“And, by the faith of man,
I know my price, I am worth no worse a place.”
I think Tyrwhitt's reading of “life” for “wife”—
“A fellow almost damn'd in a fair wife”—
the true one, as fitting to Iago's contempt for whatever did not display power, and that intellectual power. In what follows, let the reader feel how by and through the glass of two passions, disappointed vanity and envy, the very vices of which he is complaining, are made to act upon him as if they were so many excellences, and the more appropriately, because cunning is always admired and wished for by minds conscious of inward weakness;—but they act only by half, like music on an inattentive auditor, swelling the thoughts which prevent him from listening to it.
Ib.—
“Rod. What a full fortune does the thick-lips owe,
If he can carry 't thus.”
Roderigo turns off to Othello; and here comes one, if not the only, seeming justification of our blackamoor or negro Othello. Even if we supposed this an uninterrupted tradition of the theatre, and that Shakespeare himself, from want of scenes, and the experience that nothing could be made too marked for the senses of his audience, had practically sanctioned it,—would this prove aught concerning his own intention as a poet for all ages? Can we imagine him so utterly ignorant as to make a barbarous negro plead royal birth,—at a time, too, when negroes were not known [pg 249] except as slaves? As for Iago's language to Brabantio, it implies merely that Othello was a Moor,—that is, black. Though I think the rivalry of Roderigo sufficient to account for his wilful confusion of Moor and Negro,—yet, even if compelled to give this up, I should think it only adapted for the acting of the day, and should complain of an enormity built on a single word, in direct contradiction to Iago's “Barbary horse.” Besides, if we could in good earnest believe Shakespeare ignorant of the distinction, still why should we adopt one disagreeable possibility instead of a ten times greater and more pleasing probability?

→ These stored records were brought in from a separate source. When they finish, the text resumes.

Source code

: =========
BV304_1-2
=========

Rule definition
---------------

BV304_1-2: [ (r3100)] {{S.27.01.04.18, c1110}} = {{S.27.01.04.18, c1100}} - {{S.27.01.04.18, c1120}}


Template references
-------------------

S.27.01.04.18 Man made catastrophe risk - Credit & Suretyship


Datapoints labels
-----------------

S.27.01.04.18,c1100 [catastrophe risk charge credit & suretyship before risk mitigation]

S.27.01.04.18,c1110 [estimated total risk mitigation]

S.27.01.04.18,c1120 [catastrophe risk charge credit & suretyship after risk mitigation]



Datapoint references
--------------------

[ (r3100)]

It is a common error to mistake the epithets applied by the dramatis personæ to each other, as truly descriptive of what the audience ought to see or know. No doubt Desdemona saw Othello's visage in his mind; yet, as we are constituted, and most surely as an English audience was disposed in the beginning of the seventeenth century, it would be something monstrous to conceive this beautiful Venetian girl falling in love with a veritable negro. It would argue a disproportionateness, a want of balance, in Desdemona, which Shakespeare does not appear to have in the least contemplated.